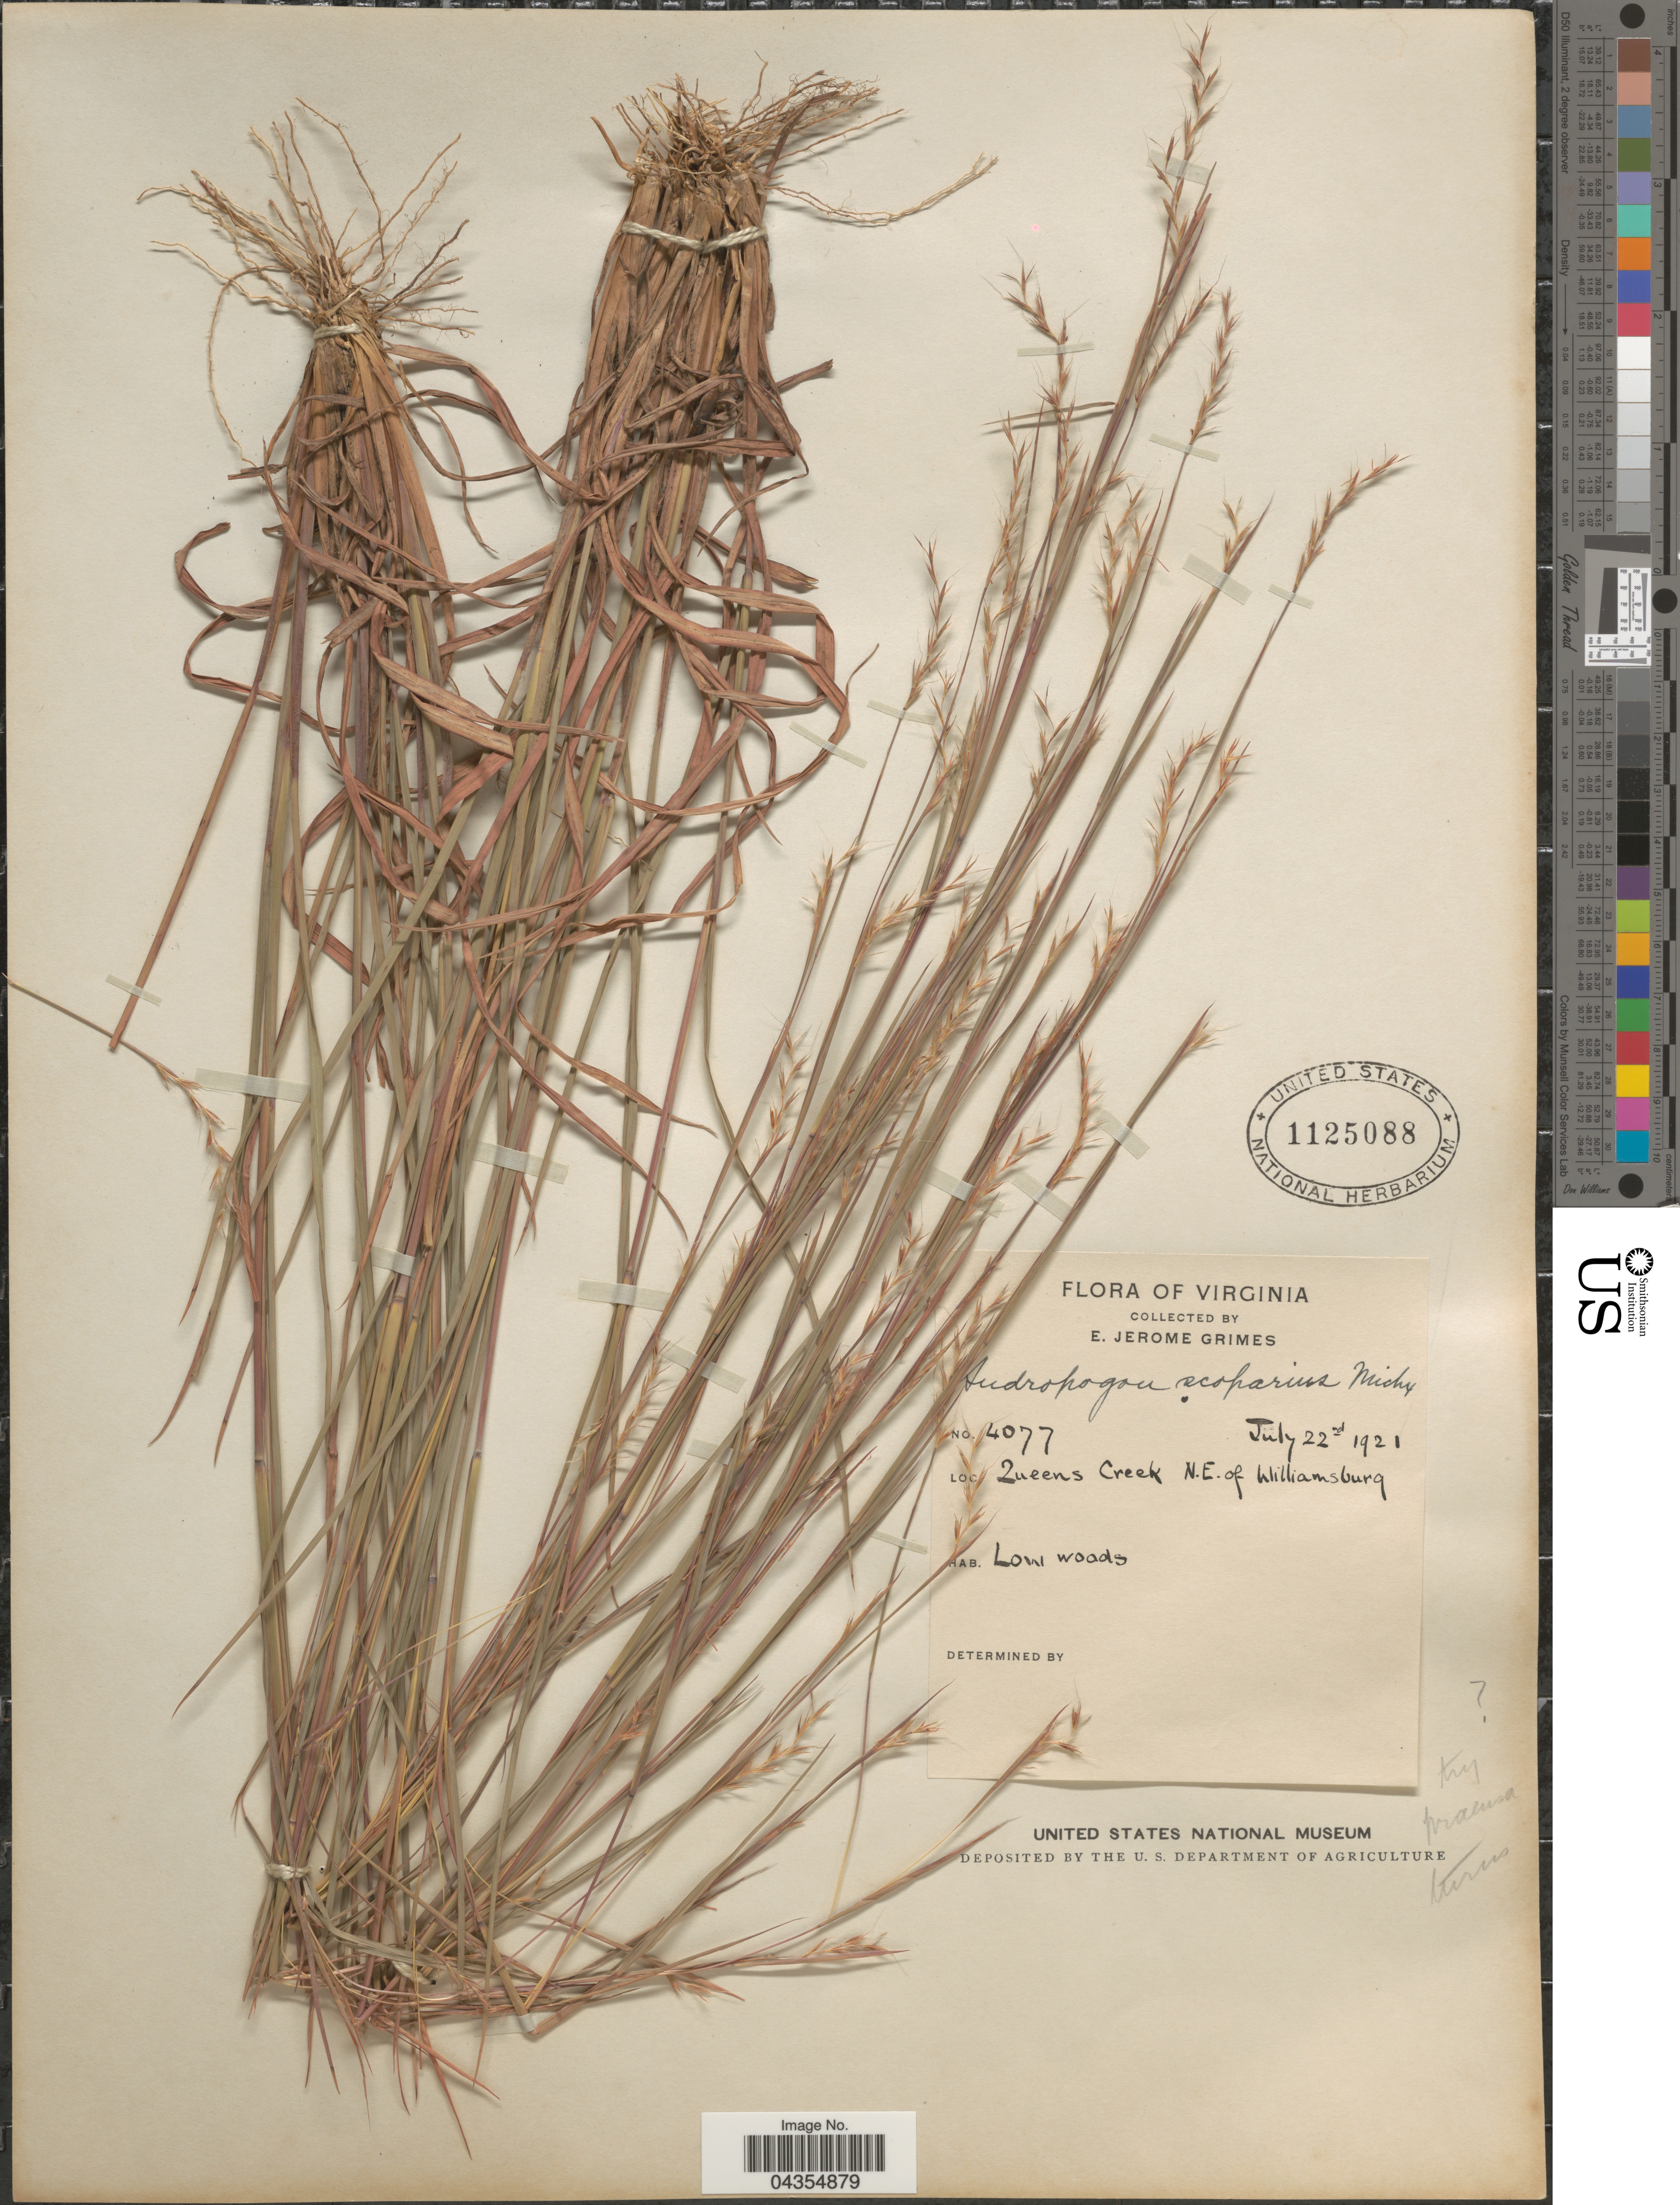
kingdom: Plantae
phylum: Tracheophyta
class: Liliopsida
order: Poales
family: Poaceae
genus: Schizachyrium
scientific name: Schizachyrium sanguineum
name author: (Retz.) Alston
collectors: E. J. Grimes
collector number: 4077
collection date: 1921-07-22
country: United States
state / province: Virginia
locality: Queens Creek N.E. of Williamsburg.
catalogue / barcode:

WORK TO BE COMPLETED
In the items above, change "locality" to "site" and write the lines out again with nothing else altered. Leave the pictures out.

SOLUTION TO THE EXERCISE
kingdom: Plantae
phylum: Tracheophyta
class: Liliopsida
order: Poales
family: Poaceae
genus: Schizachyrium
scientific name: Schizachyrium sanguineum
name author: (Retz.) Alston
collectors: E. J. Grimes
collector number: 4077
collection date: 1921-07-22
country: United States
state / province: Virginia
site: Queens Creek N.E. of Williamsburg.
catalogue / barcode:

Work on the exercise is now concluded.